■ Exercise aim: Pull every line containing "systems" from the data.

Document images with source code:
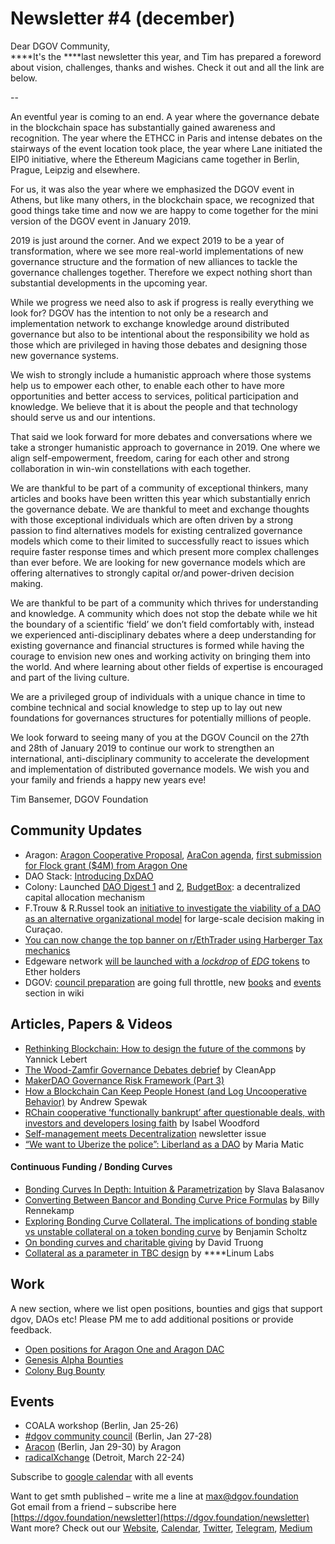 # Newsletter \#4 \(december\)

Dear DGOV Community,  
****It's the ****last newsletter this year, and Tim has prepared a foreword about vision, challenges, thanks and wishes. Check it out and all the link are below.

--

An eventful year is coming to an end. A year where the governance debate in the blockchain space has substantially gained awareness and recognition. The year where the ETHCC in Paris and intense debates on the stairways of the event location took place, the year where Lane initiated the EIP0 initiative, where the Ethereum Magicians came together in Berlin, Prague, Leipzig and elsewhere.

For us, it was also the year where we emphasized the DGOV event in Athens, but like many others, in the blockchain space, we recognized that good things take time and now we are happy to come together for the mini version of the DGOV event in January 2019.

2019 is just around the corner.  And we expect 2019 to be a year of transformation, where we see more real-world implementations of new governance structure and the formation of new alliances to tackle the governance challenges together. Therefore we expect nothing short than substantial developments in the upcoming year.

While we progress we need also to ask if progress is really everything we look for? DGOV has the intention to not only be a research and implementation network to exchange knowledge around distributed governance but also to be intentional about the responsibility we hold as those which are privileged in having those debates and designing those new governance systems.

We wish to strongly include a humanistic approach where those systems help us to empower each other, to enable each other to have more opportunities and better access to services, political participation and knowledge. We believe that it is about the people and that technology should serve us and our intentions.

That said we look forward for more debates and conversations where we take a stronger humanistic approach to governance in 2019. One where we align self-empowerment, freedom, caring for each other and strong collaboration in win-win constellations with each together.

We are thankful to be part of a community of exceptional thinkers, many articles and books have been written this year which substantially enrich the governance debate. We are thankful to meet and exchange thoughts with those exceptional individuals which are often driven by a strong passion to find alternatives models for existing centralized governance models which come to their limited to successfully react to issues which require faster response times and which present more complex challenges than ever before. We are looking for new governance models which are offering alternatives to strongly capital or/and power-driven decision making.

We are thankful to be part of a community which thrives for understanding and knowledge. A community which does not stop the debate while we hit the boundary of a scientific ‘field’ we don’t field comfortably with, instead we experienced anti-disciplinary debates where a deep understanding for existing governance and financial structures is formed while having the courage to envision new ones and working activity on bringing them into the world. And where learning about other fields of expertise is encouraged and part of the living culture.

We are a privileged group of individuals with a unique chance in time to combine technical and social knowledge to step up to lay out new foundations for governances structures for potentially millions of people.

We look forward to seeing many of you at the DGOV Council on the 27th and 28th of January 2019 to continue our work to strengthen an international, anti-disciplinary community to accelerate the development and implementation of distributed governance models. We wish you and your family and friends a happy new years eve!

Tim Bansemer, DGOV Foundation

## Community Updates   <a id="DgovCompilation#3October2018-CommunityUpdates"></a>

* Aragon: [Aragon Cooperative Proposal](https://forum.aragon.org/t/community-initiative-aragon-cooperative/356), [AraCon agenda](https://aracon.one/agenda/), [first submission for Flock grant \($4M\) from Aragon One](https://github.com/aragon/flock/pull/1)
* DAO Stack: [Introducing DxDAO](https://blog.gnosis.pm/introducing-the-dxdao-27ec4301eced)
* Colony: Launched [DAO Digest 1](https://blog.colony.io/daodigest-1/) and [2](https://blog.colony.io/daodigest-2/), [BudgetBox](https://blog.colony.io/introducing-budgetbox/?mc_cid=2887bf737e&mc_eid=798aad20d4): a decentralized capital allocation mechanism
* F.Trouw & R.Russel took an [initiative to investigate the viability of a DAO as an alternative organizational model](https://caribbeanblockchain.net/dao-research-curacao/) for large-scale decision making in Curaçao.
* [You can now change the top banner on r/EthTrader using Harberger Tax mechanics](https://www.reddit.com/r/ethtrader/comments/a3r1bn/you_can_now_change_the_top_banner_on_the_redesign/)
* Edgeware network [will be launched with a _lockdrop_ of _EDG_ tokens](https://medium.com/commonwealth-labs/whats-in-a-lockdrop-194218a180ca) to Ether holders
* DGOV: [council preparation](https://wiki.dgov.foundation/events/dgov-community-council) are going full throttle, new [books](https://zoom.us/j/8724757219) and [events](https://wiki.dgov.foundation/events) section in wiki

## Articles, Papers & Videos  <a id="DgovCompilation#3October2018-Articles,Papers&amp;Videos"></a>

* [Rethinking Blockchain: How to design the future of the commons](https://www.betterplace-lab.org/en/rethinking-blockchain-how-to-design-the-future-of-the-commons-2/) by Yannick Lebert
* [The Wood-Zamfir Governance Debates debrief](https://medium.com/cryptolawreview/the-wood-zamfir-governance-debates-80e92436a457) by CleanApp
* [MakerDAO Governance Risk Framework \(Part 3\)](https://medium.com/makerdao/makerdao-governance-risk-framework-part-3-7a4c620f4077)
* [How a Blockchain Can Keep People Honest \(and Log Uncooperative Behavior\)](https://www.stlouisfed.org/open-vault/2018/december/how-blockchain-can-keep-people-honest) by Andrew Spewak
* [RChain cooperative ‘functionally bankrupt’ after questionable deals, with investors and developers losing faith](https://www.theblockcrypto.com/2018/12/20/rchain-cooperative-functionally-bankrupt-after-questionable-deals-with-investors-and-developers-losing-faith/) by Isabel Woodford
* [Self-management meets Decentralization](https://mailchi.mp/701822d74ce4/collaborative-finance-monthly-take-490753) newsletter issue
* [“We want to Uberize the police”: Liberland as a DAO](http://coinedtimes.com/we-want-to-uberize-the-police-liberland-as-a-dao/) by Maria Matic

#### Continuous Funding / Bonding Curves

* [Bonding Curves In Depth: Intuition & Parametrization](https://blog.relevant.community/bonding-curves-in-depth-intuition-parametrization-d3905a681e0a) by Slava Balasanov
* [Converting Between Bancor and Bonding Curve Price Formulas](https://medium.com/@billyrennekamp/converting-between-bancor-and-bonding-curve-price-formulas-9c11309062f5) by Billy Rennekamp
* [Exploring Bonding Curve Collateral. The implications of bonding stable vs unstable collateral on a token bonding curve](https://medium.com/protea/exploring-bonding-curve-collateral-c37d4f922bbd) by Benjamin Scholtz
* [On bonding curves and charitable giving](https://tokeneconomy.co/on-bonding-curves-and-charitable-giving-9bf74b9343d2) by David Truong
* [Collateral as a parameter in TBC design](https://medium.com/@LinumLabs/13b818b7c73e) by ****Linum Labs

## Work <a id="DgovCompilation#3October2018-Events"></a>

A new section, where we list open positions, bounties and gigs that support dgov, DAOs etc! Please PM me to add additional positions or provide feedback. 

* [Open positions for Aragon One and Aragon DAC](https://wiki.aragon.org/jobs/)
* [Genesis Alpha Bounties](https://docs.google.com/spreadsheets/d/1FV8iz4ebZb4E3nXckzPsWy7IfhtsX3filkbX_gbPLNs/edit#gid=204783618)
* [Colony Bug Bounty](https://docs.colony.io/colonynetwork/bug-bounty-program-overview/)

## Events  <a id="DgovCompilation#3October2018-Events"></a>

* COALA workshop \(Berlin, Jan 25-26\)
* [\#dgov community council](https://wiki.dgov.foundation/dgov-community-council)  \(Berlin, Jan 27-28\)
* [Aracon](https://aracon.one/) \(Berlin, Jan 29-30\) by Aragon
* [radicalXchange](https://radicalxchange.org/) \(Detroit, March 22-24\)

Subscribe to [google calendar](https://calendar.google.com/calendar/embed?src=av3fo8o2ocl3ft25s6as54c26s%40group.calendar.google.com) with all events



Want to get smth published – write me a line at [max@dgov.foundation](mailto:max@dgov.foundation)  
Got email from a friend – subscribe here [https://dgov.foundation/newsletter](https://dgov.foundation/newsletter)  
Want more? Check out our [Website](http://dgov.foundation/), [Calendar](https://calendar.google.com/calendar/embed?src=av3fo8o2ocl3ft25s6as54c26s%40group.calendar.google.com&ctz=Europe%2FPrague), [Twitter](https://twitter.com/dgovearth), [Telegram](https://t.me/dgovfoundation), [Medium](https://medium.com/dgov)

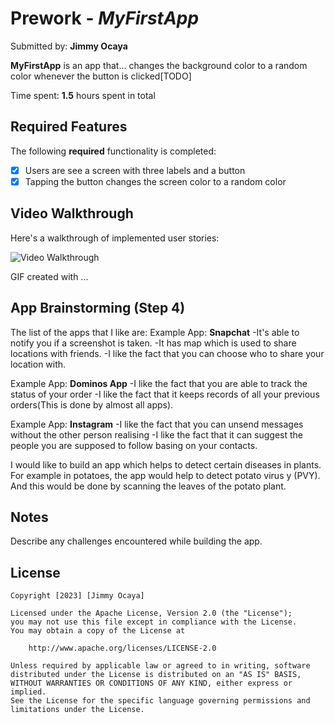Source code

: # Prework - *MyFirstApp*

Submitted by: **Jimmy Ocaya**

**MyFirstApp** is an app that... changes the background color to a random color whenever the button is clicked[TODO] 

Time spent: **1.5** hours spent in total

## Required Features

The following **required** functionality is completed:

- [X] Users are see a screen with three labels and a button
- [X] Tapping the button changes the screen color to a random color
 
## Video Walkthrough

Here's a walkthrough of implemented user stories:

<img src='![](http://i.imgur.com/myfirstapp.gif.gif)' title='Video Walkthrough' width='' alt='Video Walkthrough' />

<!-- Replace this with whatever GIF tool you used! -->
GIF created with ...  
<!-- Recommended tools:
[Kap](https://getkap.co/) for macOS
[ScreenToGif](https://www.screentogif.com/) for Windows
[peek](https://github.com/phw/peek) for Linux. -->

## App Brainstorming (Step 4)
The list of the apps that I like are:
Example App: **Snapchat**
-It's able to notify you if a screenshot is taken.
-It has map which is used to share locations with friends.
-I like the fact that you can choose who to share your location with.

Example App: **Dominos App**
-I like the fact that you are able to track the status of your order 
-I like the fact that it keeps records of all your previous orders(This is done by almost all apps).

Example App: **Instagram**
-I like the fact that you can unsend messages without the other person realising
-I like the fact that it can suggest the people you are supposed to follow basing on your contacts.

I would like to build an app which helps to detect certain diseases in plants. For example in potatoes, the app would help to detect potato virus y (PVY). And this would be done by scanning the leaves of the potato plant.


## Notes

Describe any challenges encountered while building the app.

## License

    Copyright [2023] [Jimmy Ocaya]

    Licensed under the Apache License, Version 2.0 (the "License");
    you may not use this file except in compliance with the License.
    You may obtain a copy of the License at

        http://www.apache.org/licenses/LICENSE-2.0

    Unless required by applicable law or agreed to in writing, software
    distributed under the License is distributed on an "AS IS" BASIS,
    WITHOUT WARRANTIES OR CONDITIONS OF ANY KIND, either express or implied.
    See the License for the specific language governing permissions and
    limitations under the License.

■ Answer for this exercise:
While we progress we need also to ask if progress is really everything we look for? DGOV has the intention to not only be a research and implementation network to exchange knowledge around distributed governance but also to be intentional about the responsibility we hold as those which are privileged in having those debates and designing those new governance systems.
We wish to strongly include a humanistic approach where those systems help us to empower each other, to enable each other to have more opportunities and better access to services, political participation and knowledge. We believe that it is about the people and that technology should serve us and our intentions.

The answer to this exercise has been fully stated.